In order to investigate the influence of the natural fracture angle on pressure channeling, the distribution of pore pressure cloud maps under different angles between natural fractures and main fractures was plotted, as shown in Figure 19. From Figure 19 and Figure 20, it can be seen that as the inclination angle increases from 0° to 80°, the pore pressure decreases by 0.39 MPa (0.82%) after 3 years of production. When the angle between the natural fracture and the main fracture is 0°, the artificial fracture can only communicate with the natural fracture on its extension path. As the angle between the natural fracture and the main fracture increases, the artificial fracture is more likely to communicate with the natural fractures on both sides, ultimately leading to the expansion of the pore pressure diffusion area. In the process of horizontal well fracturing, in order to avoid interference between wells, more attention should be paid to the direction of natural fracture development. When fracturing subwells, the appropriate angle with the natural fracture should be selected based on the location of the parent well.

5. Conclusions and Recommendations

Based on the theory of porous media elasticity and the mechanism of fluid solid coupling interaction, a dynamic transformation model for the stress field of fixed pressure production in horizontal wells considering multi-stage stress sensitivity was established. The research conclusion is as follows:

• For low-permeability reservoirs, multi-stage stress sensitivity has a relatively low impact on reservoir stress. As the stress sensitivity coefficients of matrix porosity and matrix permeability increase, the minimum horizontal principal stress value in the entire fracture length direction decreases within the range of 0.27%, the low stress area increases, and the high stress area decreases. With the change of the fracture compression coefficient, the principal stress changes within 0.001 MPa, and the stress distribution pattern does not significantly change.

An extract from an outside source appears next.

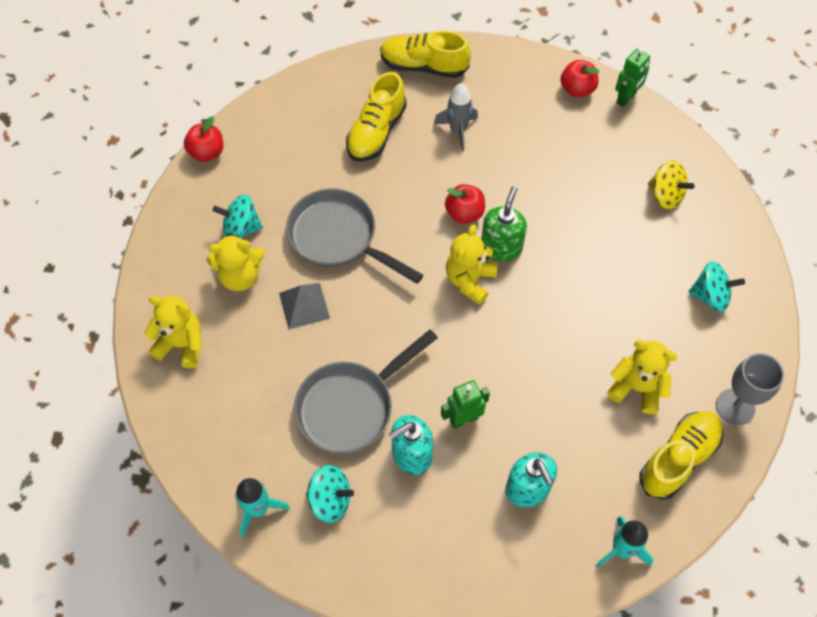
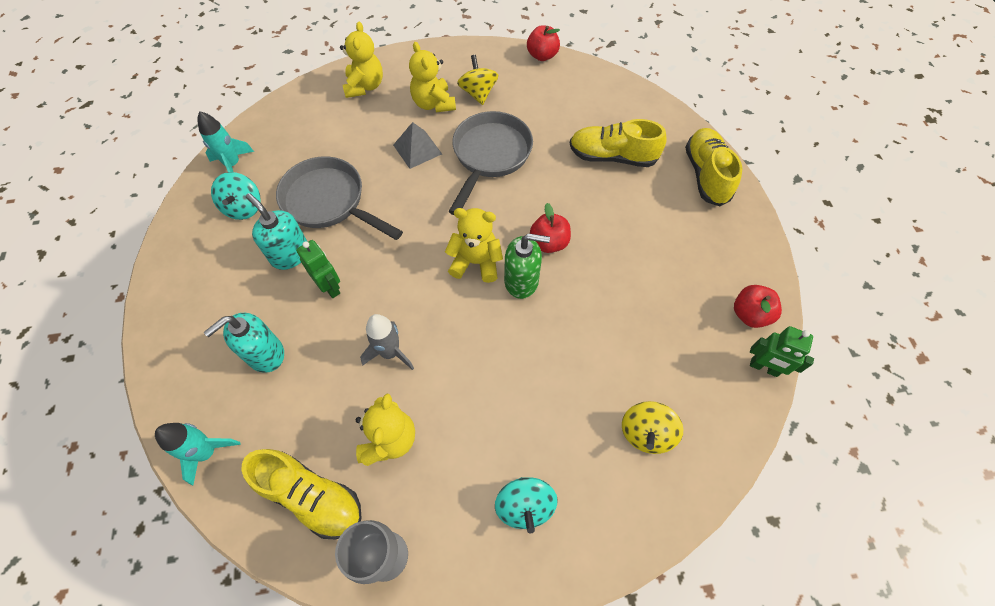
camera: 75 degrees right, 0 degrees up
(241, 228) = (478, 93): turquoise spinning top -> yellow spinning top
(458, 130) = (643, 218): grey rocket -> grey rocket (390, 352)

• The main fracture parameters have a significant impact on the stress field. As the number, spacing, and length of the main fractures change, the main stress varies within the range of 2.85%, 1.36%, and 0.83%, respectively. The number, spacing, and size of the main fractures show a negative correlation, while the length of the main fractures shows a negative correlation.

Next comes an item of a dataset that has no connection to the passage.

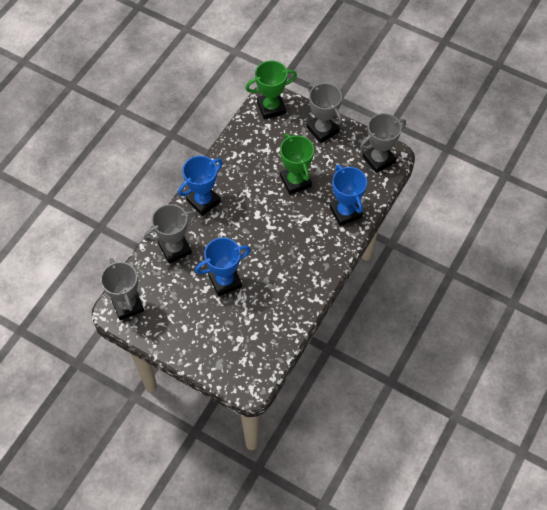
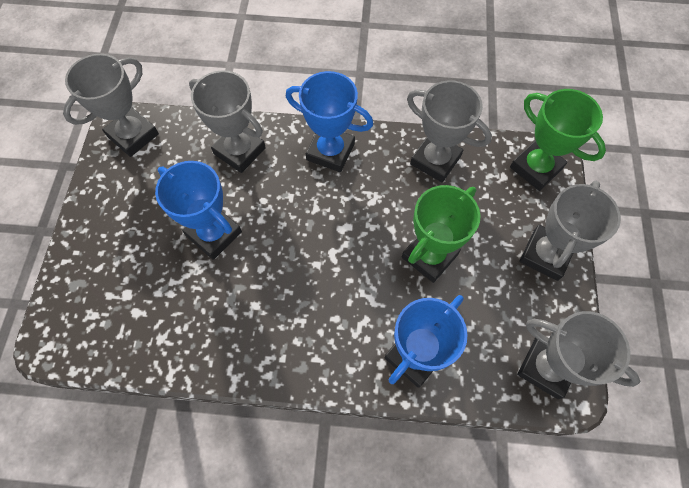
camera: 65 degrees right, 5 degrees up
(239, 152) = (435, 160): none -> grey trophy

• Random natural fractures have a significant impact on pore pressure, with the density of natural fractures increasing from 0.1 to 0.3, resulting in a decrease of 3.32% in pore pressure and a significant increase in the diffusion area of pore pressure. As the angle between natural fractures increases, it is easier to communicate with the reservoir on both sides of the fracture.
• This type of reservoir should pay more attention to the impact of perforation spacing, perforation cluster number, construction displacement, and natural fracture conditions on the stress field.